Clarice Lispector afirmou certa vez que escrevia para salvar uma vida e que provavelmente essa vida seria a dela. Para a maioria dos autores, escrever é morfina. É autoconhecimento.
Já o irreverente poeta gaúcho Fabrício Carpinejar disse que a literatura não “prestou” para ele se entender.
Quanto a mim, há anos abandonei a convicção de que compreenderia, através dos livros, o sentido último de minha existência. Fui lançado aqui. Enfiaram-me nesse corpo cheio de complexidades, ambiguidades e contradições. Não sei por quê. Talvez nunca entenda. Quem estiver interessado em aprender da literatura, saiba: Ela não promete um paraíso terreno. Então, que vantagem Maria leva?

Dados disponíveis:

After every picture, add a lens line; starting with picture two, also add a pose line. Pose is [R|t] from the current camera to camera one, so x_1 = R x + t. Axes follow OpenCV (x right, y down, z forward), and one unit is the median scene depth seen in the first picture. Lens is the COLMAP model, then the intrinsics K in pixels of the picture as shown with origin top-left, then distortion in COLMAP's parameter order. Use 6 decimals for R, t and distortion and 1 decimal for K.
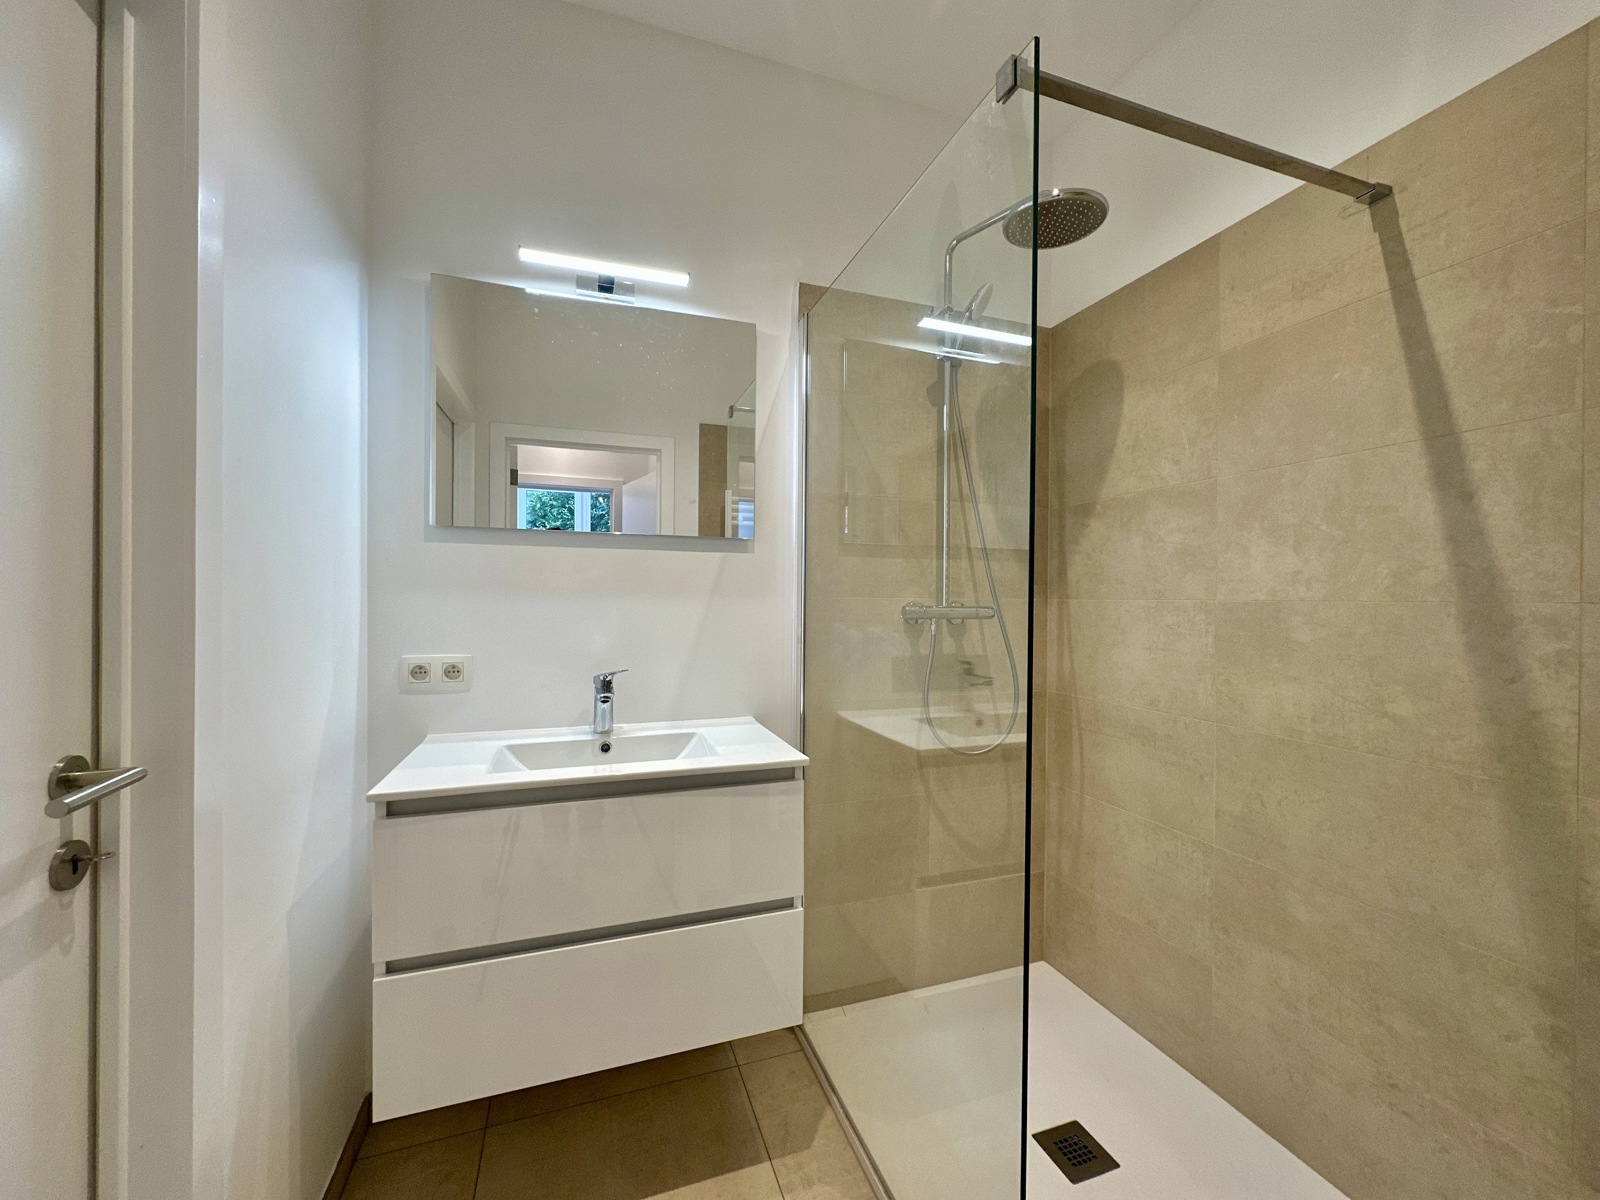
lens RADIAL K [[636.4, 0, 799.7], [0, 636.4, 599.1], [0, 0, 1]] dist [-0.002895, 0.000496]
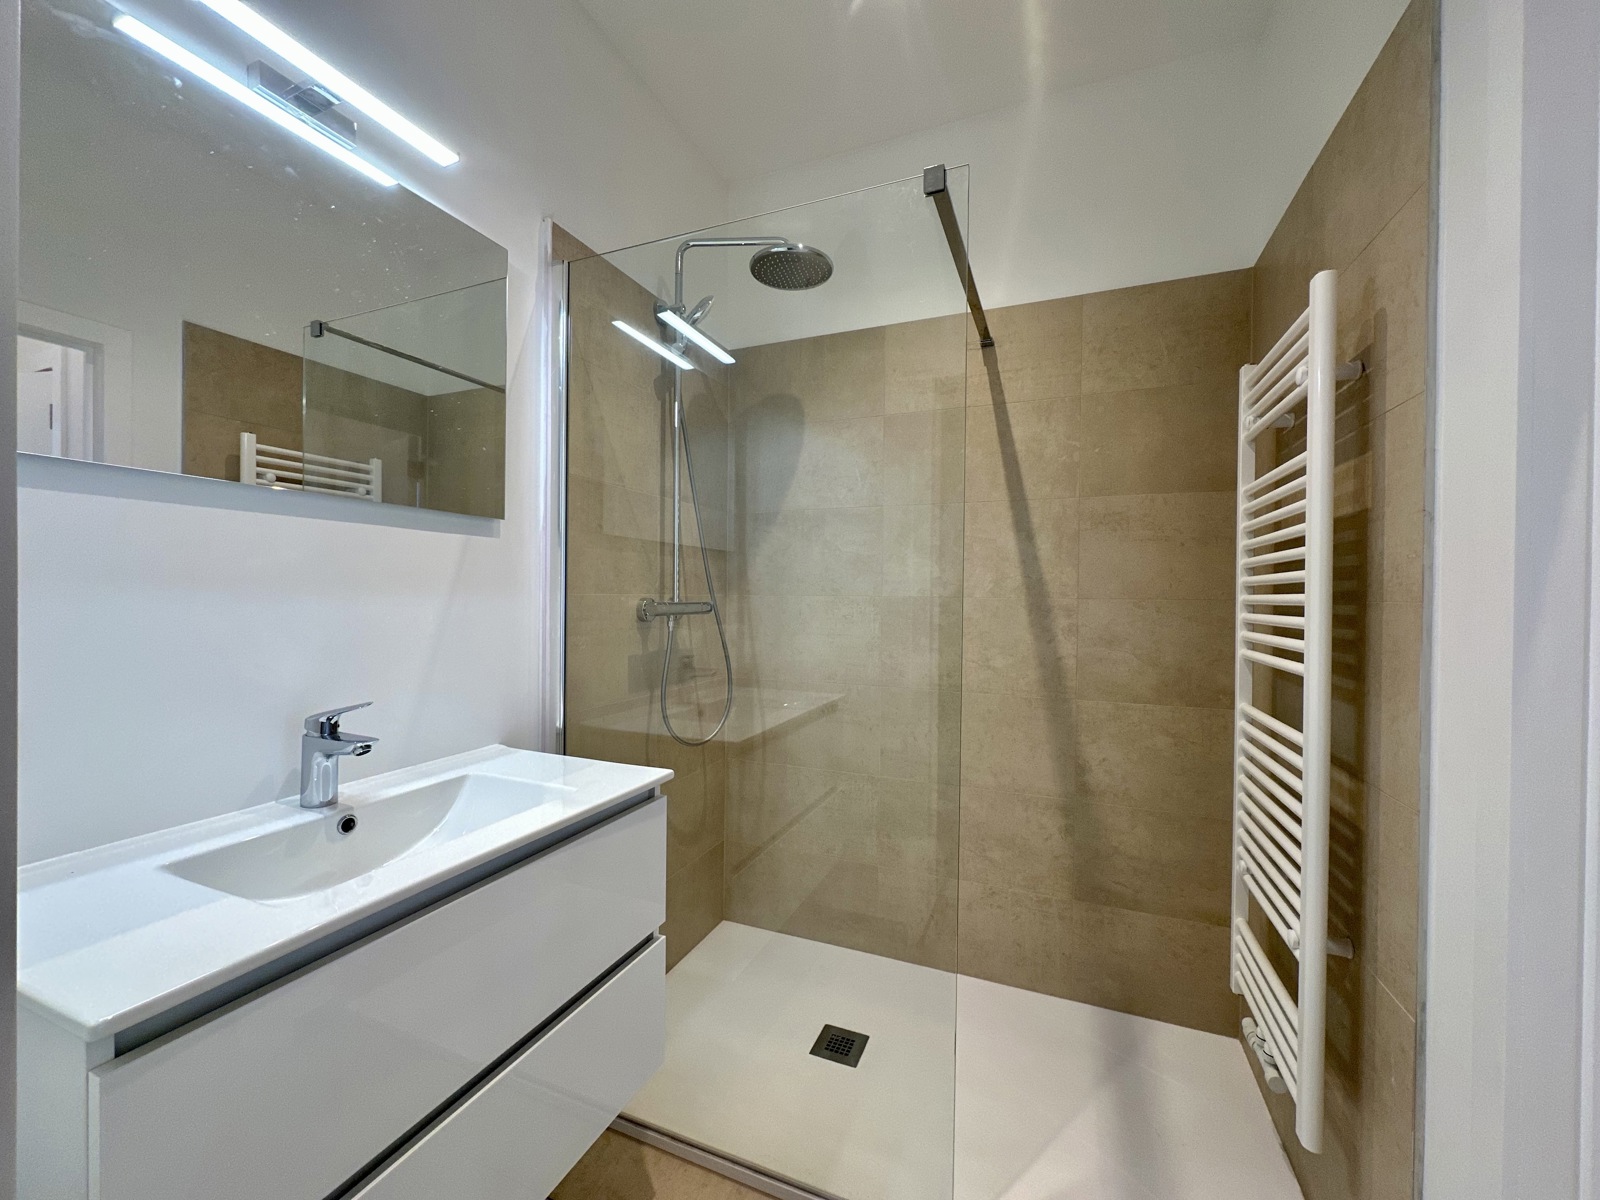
lens RADIAL K [[636.4, 0, 796.5], [0, 636.4, 598.7], [0, 0, 1]] dist [-0.002895, 0.000496]
pose [[0.667233, -0.005943, 0.744826, -0.471299], [-0.003337, 0.999934, 0.010968, -0.007476], [-0.744842, -0.009803, 0.667169, 0.219937]]
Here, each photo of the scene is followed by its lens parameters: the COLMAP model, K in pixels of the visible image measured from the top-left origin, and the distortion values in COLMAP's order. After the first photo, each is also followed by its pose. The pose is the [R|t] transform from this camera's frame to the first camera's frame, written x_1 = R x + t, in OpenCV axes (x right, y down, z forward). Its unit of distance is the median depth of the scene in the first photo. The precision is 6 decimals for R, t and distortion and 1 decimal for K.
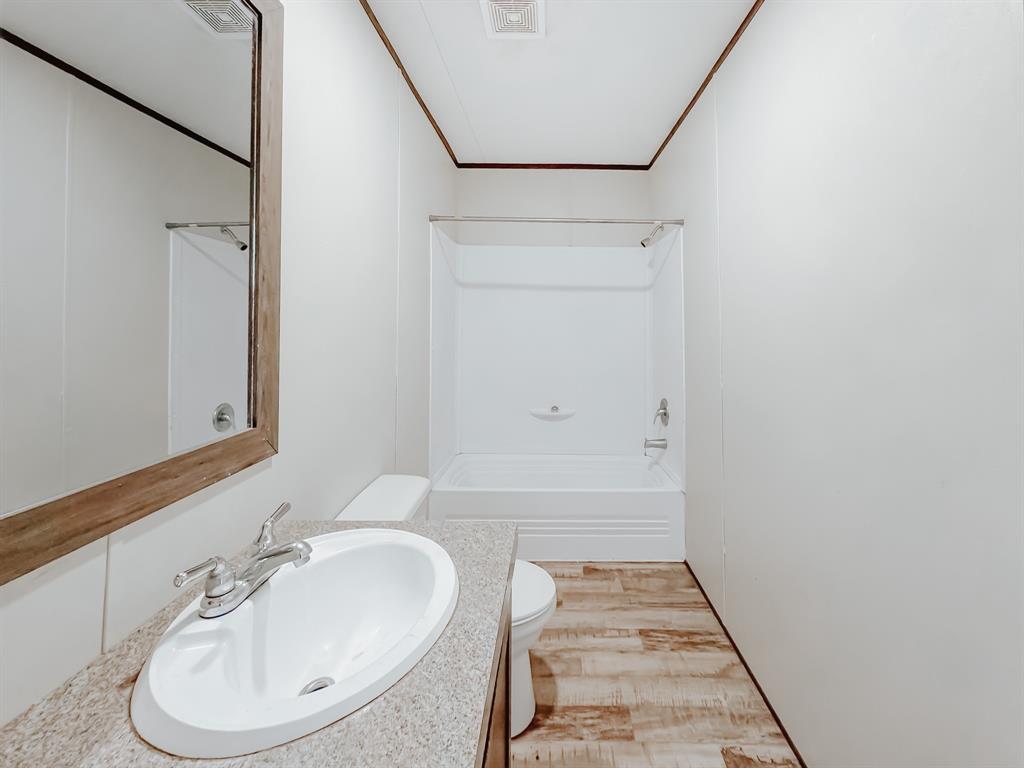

O que fazer:
A. Reescreva de forma mais curta o parágrafo do texto sobre literatura que começa com "Quanto a mim", sem perder as ideias principais.
B. Dê sequência ao texto sobre literatura a partir da última frase.

Respostas das tarefas:
A. Há anos deixei de acreditar que os livros me fariam entender o sentido último da minha existência. Estou neste corpo cheio de complexidades, ambiguidades e contradições sem saber por quê, e talvez nunca saiba. Quem quiser aprender com a literatura deve saber que ela não promete um paraíso terreno. Então, que vantagem Maria leva?

B.
Por que gastar horas a fio lendo um romance ou meditando sobre um poema? Ao definir o que significa ler um romance, o escritor americano Henry James nos forneceu a resposta. Ler um romance, dizia ele, é como olhar pela fechadura. Isto é, as pessoas leem romances e biografias a fim de olharem como as outras pessoas viveram; como estas se portaram em seus dilemas; e, sobretudo, para constatarem que os outros também cometeram erros.
Numa palavra:para romperem com a paranoia da perfeição. Da ilusão de que, quando cometemos erros, estamos distantes de uma humanidade ideal.
As pessoas mais idealizadas ao longo do tempo pela humanidade também tropeçaram em seus cadarços. Daí toda experiência de leitura ter um forte teor subjetivo. Eu me vejo no personagem à medida em que ele fala sobre meus próprios limites.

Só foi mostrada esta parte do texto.